February means its time to de-worm our North American Porcupine


----------



## Boanerges (Feb 9, 2009)

That's awsome you get to work with all those animals!!! Shows you got a good heart :clap: Thanks for sharing the pics


----------



## Nightmares (Feb 10, 2009)

Thats pretty sweeeet


----------



## Beardo (Feb 10, 2009)

That porcupine looks like a real PRICK!

lol....sorry, had to.


----------



## Craig (Feb 12, 2009)

Awesome pictures!!!!!! I think it's cool seeing other people with animal related jobs.


----------



## davidbarber1 (Feb 12, 2009)

I love Porcupines. They are a very interesting creature. Bet is was fun working with that one.

David


----------



## Hedorah99 (Feb 12, 2009)

davidbarber1 said:


> I love Porcupines. They are a very interesting creature. Bet is was fun working with that one.
> 
> David


This one is kinda shy. We had one that demanded to be carried around when you were working in the yard. He was real cool. You could actually free hand him without gloves.


----------



## LeilaNami (Feb 12, 2009)

Hedorah99 said:


> They are horrible. I have vowed vengeance on these things like I was a one legged Massachusetts whaling captain.
> 
> The funny thing is they didn't mind me when I was on the maintenance dept. The minute I got hired to Animal Care, they began to loathe me.

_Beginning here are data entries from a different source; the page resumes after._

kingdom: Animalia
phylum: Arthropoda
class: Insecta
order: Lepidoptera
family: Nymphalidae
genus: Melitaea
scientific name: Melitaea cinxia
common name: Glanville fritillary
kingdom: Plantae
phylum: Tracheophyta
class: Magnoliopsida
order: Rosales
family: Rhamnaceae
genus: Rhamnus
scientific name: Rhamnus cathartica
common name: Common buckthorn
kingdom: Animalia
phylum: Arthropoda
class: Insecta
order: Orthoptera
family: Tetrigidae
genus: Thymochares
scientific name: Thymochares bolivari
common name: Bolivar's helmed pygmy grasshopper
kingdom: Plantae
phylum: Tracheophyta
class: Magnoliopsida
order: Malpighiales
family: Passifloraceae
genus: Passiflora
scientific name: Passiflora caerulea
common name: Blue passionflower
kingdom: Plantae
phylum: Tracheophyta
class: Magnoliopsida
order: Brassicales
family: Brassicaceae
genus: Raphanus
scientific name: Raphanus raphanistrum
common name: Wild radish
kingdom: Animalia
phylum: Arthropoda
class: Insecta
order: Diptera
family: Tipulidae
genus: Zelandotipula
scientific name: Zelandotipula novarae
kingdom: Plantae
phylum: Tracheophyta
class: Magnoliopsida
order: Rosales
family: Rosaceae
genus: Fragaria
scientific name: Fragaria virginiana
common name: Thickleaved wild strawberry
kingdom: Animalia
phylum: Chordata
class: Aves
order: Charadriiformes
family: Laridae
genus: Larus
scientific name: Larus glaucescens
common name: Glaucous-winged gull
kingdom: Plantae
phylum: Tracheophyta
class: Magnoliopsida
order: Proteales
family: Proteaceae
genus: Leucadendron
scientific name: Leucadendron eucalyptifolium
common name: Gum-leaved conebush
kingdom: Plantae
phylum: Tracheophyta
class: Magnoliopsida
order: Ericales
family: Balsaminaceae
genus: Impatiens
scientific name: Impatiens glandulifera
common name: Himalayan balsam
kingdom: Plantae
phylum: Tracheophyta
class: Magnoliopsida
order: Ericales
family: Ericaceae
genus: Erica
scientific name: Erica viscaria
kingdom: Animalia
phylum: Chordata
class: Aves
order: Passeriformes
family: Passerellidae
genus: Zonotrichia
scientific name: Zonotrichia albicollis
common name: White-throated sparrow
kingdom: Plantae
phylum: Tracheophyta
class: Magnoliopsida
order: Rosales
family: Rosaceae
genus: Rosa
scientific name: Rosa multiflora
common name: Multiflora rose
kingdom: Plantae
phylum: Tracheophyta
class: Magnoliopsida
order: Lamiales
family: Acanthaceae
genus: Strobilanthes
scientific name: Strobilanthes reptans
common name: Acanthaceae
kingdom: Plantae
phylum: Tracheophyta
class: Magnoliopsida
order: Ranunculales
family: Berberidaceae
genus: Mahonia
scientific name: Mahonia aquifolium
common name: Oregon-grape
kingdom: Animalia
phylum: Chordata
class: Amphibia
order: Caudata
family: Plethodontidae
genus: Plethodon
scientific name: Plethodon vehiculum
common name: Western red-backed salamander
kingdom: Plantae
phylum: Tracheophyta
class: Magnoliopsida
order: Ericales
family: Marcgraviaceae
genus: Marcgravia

Did your uniform change at all when you were hired in Animal Care?  I know the stupid rooster in the childrens zoo would recognize our shirts and try to murder us.  The bald eagles would also start screaming whenever a dark green shirt would pass by


----------



## Hedorah99 (Feb 22, 2009)

State and Milford Animal Control carried out a raid on a puppy mill about a month ago. What they found was not only a dog breeding facility, but an exotic bird breeding one as well. In all they took over 100 of various fowl including pheasants, peacocks, swans, ducks, geese, chickens, and a breeding pair of highly endangered NeNe Geese. We are taking alot of them. This is the first dozen to come to the zoo for quarantine. As soon as they are tested for parasites, avian flu, avian TB, mycoplasms, etc and hopefully pass, we'll get another 12-15 birds and bring them back. What kinda sucks is even if they pass quarantine at the facility they are being held at, they still need to go through another 30 days of quarantine here. 

*Black Swan. I think it's immature but am unaware of what sex.*










*East Indies Ducks.*










*Ruddy Shell Duck. We have a pair but only this one would sit still.*





*These aren't Canada Geese but Cackling Geese. They are duck sized and absolutely hysterical to watch.*










*These guys are actually a domestic breed. They are called Sebastopol Geese. They are a heritage breed which means they are endangered livestock. They are listed as threatened by the ALBC, which means less than 1,000 birds in the US and endangered globally.*


----------



## RoachGirlRen (Feb 22, 2009)

Gorgeous Sebastopol Geese - how exciting that you get to work with them! I'm always very interested in heritage breeds; I've gotten to see a few in the flesh and it's always a delight. Love the sloth photos as well, beautiful animal. Thanks for sharing!


----------



## Hedorah99 (Apr 14, 2009)

Some birds from work...

[YOUTUBE]yw-hqbvLLbc[/YOUTUBE]
[YOUTUBE]UJzWG5tguIM[/YOUTUBE]


----------



## bigdog999 (Apr 14, 2009)

Hedorah99, are all the displays open now?  Maybe I'll take a ride down at the end of the month.  vacation time.  nice pix


----------



## Hedorah99 (Apr 14, 2009)

bigdog999 said:


> Hedorah99, are all the displays open now?  Maybe I'll take a ride down at the end of the month.  vacation time.  nice pix


Yup, everything is open. This is the best time of year to visit. The animals get less and less active as it get warmer.


----------



## bigdog999 (Apr 22, 2009)

Cool, I'll be down next Wednesday.  I love zoos.  Going to Southwicks next Friday with friends.  Two more days until vacation #1


----------